Heimwerker vergessen relativ häufig die Dampfsperre bei der Dämmung: Eine ent-sprechende Folie verhindert das Ansammeln von Tauwasser hinter der Innendämmung. Außerdem erhöht sie die Winddichtigkeit des Daches.

Wer sich mit einzelnen Baumaßnahmen nicht genau auskennt, sollte im Rahmen der Planung entweder einen unabhängigen Sachverständigen hinzuziehen oder mit einem anderen Experten einen Ortstermin vereinbaren. Der Bauherr lässt sich im Zuge dieser Ortsbegehung am besten genau erklären, welche Arbeiten anfallen und welche Materialien hierbei zum Einsatz kommen. Schriftliche Notizen und Zeichnungen bilden eine gute Grundlage für die weitere Planung.

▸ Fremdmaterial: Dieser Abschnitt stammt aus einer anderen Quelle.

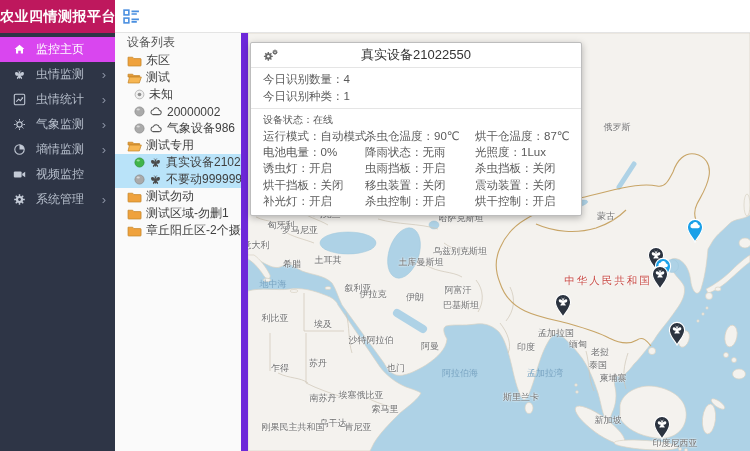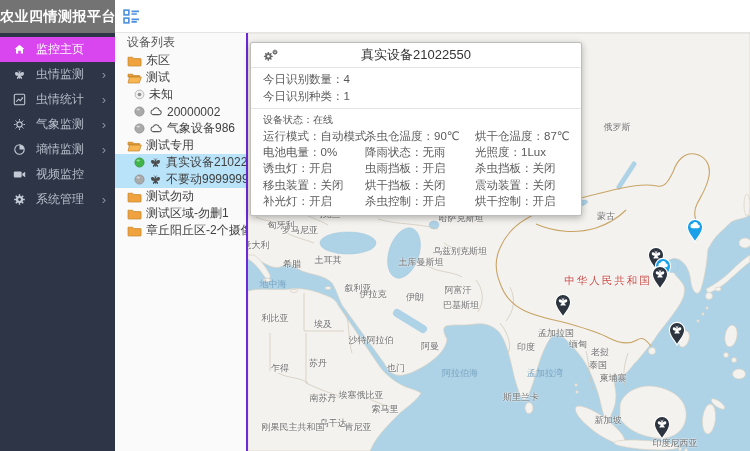--- a/index.html
+++ b/index.html
@@ -8,7 +8,7 @@
   
   #sidebar{position:absolute;left:0;top:0;width:115px;height:451px;background:#2e3546;z-index:40;}
   .side-title{height:33px;line-height:33px;color:#fdfdfd;font-size:14px;font-weight:bold;
-              text-align:center;background:#737373;letter-spacing:.5px;white-space:nowrap;}
+              text-align:center;background:#be185d;letter-spacing:.5px;white-space:nowrap;}
   .side-menu{padding-top:4px;}
   .side-item{display:flex;align-items:center;height:25px;padding:0 9px 0 13px;color:#b7bfcc;
              font-size:12px;cursor:pointer;}

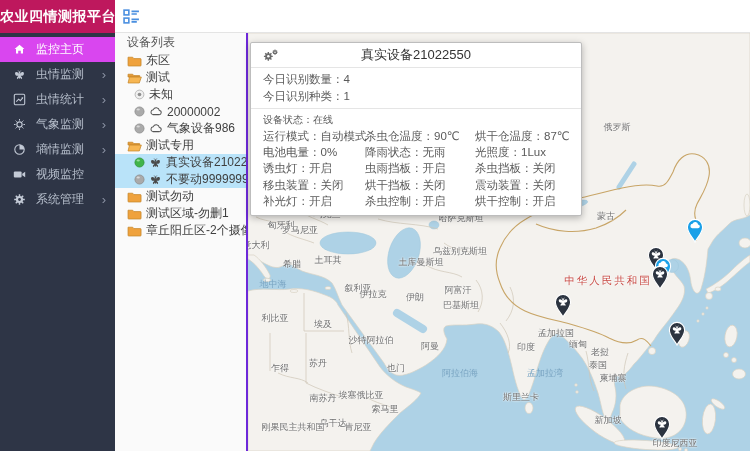--- a/index.html
+++ b/index.html
@@ -26,7 +26,7 @@
   .topbar-toggle svg{width:100%;height:100%;}
   
   #panel{position:absolute;left:115px;top:33px;width:133px;height:418px;background:#fafafa;
-         border-right:2px solid #6d28d9;z-index:30;box-sizing:border-box;overflow:hidden;}
+         border-right:7px solid #6d28d9;z-index:30;box-sizing:border-box;overflow:hidden;}
   .panel-header{height:19px;line-height:19px;font-size:12px;color:#555;padding-left:12px;}
   .tree-row{display:flex;align-items:center;height:17px;font-size:12px;color:#3f3f3f;
             padding-left:12px;cursor:pointer;white-space:nowrap;}

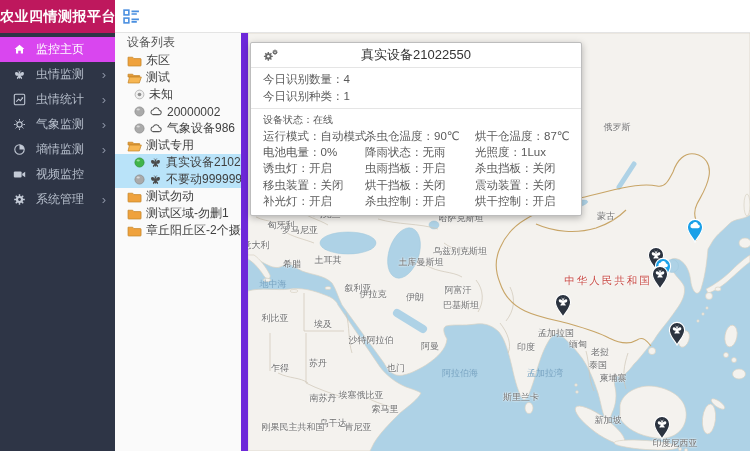--- a/index.html
+++ b/index.html
@@ -557,8 +557,8 @@
         <div class="popup-cell">诱虫灯：开启</div>
         <div class="popup-cell">虫雨挡板：开启</div>
         <div class="popup-cell">杀虫挡板：关闭</div>
+        <div class="popup-cell">烘干挡板：关闭</div>
         <div class="popup-cell">移虫装置：关闭</div>
-        <div class="popup-cell">烘干挡板：关闭</div>
         <div class="popup-cell">震动装置：关闭</div>
         <div class="popup-cell">补光灯：开启</div>
         <div class="popup-cell">杀虫控制：开启</div>

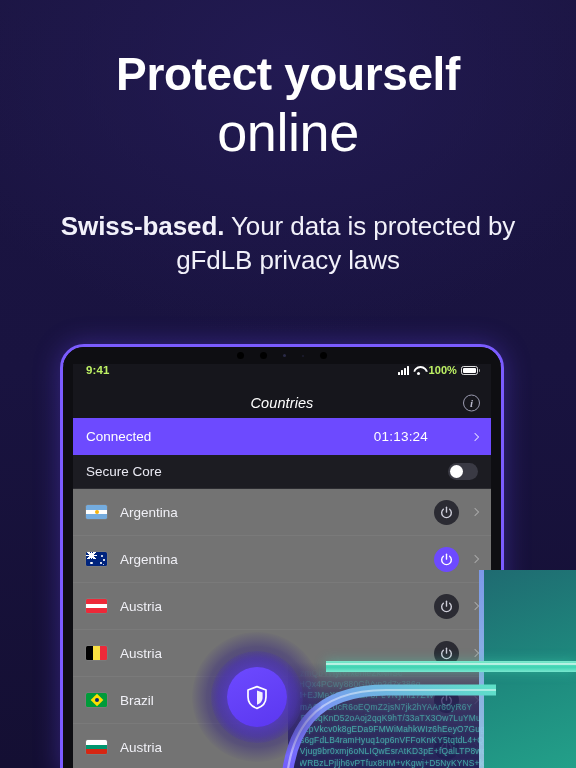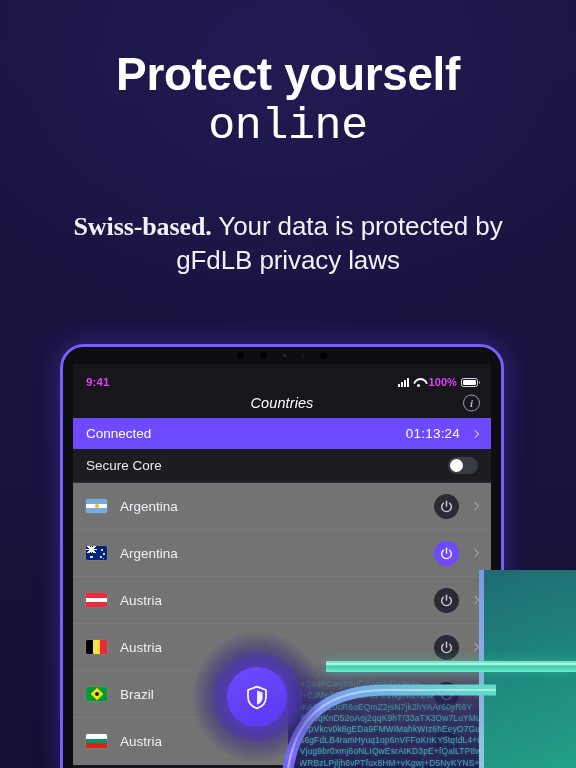--- a/index.html
+++ b/index.html
@@ -28,7 +28,7 @@
     letter-spacing:-0.4px;
   }
   .headline .l1 { display:block; font-weight:700; }
-  .headline .l2 { display:block; font-weight:200; font-size:45px;font-family:Liberation Mono, monospace; }
+  .headline .l2 { display:block; font-weight:200; font-size:54px; }
 
   .subhead {
     position:absolute; left:34px; right:34px; top:210px;

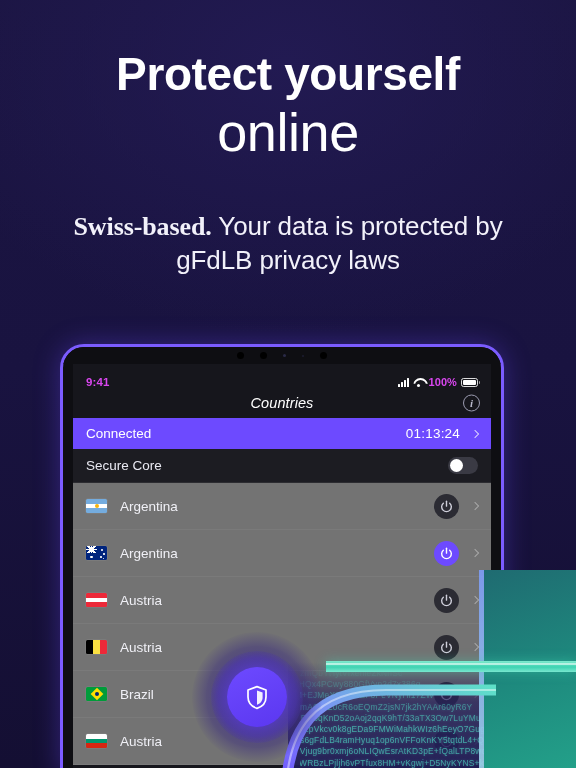--- a/index.html
+++ b/index.html
@@ -39,7 +39,7 @@
     line-height:1.30;
     letter-spacing:-0.1px;
   }
-  .subhead b { font-weight:700;font-family:Liberation Serif, serif; }
+  .subhead b { font-weight:700; }
 
   
   #device {

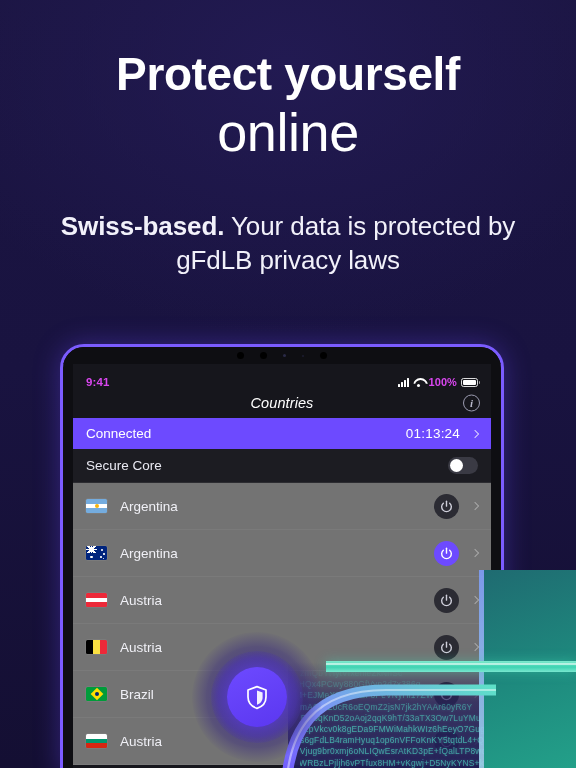--- a/index.html
+++ b/index.html
@@ -70,8 +70,8 @@
 
   
   .statusbar {
-    height:24px; display:flex; align-items:flex-end;
-    padding:0 13px; color:#d946ef;
+    height:24px; display:flex; align-items:flex-start;
+    padding:0 13px; color:#bef264;
   }
   .sb-time { font-size:11.5px; font-weight:700; letter-spacing:.1px; }
   .sb-right { margin-left:auto; display:flex; align-items:center; gap:4px; }

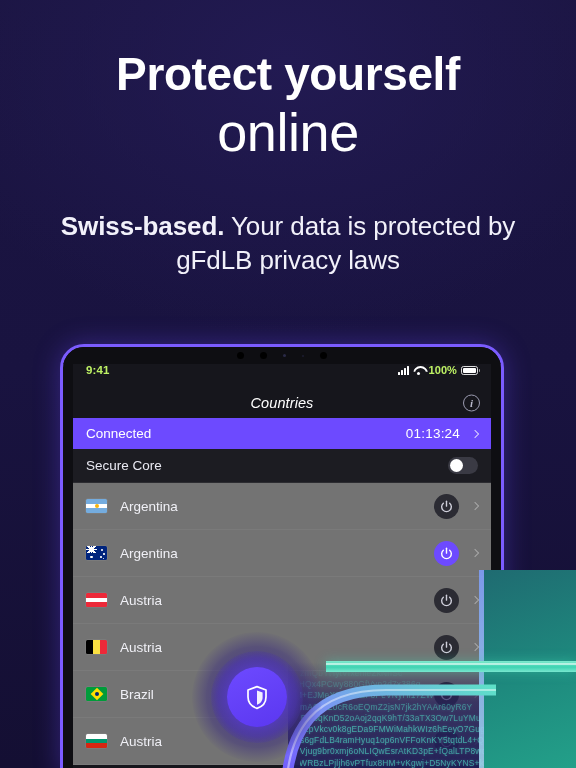--- a/index.html
+++ b/index.html
@@ -111,8 +111,8 @@
 
   
   .connected-row {
-    height:31px; background:#6d4aff;
-    display:flex; align-items:center; padding:4px 13px;
+    height:37px; background:#6d4aff;
+    display:flex; align-items:center; padding:4px 13px;gap:32px;
   }
   .connected-row .lbl { color:#fff; font-size:13.5px; }
   .connected-row .time { margin-left:auto; color:#fff; font-size:13.5px; letter-spacing:.2px; }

Vor dem ersten Handschlag an der Baustelle sollte ein genauer Plan vorliegen, in welcher Reihenfolge die Maßnahmen durchzuführen sind. Nur so geht der Bauherr sicher, dass nicht ein Handwerker die Arbeit des anderen wieder zunichtemacht. Auch die Eigenarbeit sollte genau zeitlich eingeplant sein, eventuell muss der Heimwerker dafür frühzeitig Urlaub einreichen.

Mit welchen Materialien lässt sich der Dachgeschossausbau kostengünstig umsetzen?

Eine besonders kostengünstige Variante zur Veränderung der Raumaufteilung und zum Verkleiden von Zimmerdecken bietet der Trockenbau. Geübte Heimwerker schrauben eigenhändig Rigipsplatten auf ein hölzernes Ständerwerk und gestalten sich so den neuen Dachraum kostengünstig selbst. Die preiswerteste Fenstervariante, auch im Dachbereich, besitzt einen Kunststoffrahmen. Holzund Alu-Fenster fallen hingegen eher teuer aus.

Polstyrol stellt den günstigsten Dämmstoff dar, doch ist das Material aufgrund der benötigten Dicke sehr platzraubend und außerdem brennt es recht leicht. Eine gute, aber etwas teurere Alternative bietet Glasoder Steinwolle. Wenn ohnehin der Fußbodenbereich gerade neu gestaltet wird, lohnt sich wahrscheinlich der Einbau einer Fußbodenheizung. Diese ist zwar beim Einbau in der Regel teurer als die üblichen Flachheizkörper, aber sie spart viel Energie und holt diese Kosten somit schnell wieder raus.